------ DATA ------

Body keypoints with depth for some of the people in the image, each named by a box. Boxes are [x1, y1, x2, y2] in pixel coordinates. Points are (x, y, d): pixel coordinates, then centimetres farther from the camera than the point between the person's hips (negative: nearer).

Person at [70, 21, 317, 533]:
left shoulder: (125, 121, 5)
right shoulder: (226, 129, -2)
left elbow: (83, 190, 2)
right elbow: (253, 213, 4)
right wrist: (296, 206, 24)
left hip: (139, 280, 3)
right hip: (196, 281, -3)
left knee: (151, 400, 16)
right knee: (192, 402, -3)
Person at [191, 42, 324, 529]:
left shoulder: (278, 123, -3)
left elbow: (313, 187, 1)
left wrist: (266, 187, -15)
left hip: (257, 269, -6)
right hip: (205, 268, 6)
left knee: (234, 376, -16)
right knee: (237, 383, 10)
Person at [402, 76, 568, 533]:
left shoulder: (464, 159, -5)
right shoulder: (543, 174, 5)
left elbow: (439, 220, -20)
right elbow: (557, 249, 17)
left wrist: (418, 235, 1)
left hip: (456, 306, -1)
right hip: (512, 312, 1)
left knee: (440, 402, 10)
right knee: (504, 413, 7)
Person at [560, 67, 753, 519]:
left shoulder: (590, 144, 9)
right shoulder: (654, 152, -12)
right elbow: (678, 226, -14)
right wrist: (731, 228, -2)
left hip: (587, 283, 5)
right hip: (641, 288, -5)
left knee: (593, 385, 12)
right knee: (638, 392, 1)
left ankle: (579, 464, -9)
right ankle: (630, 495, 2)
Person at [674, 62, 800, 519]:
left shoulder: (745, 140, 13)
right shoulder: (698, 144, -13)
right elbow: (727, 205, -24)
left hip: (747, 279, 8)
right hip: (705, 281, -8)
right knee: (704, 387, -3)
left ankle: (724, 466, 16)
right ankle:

------

# PROBLEM:
Tally the lines of the records that contain the string "elbow", matching case exactly, and give only the number.

# TASK SOLUTION:
7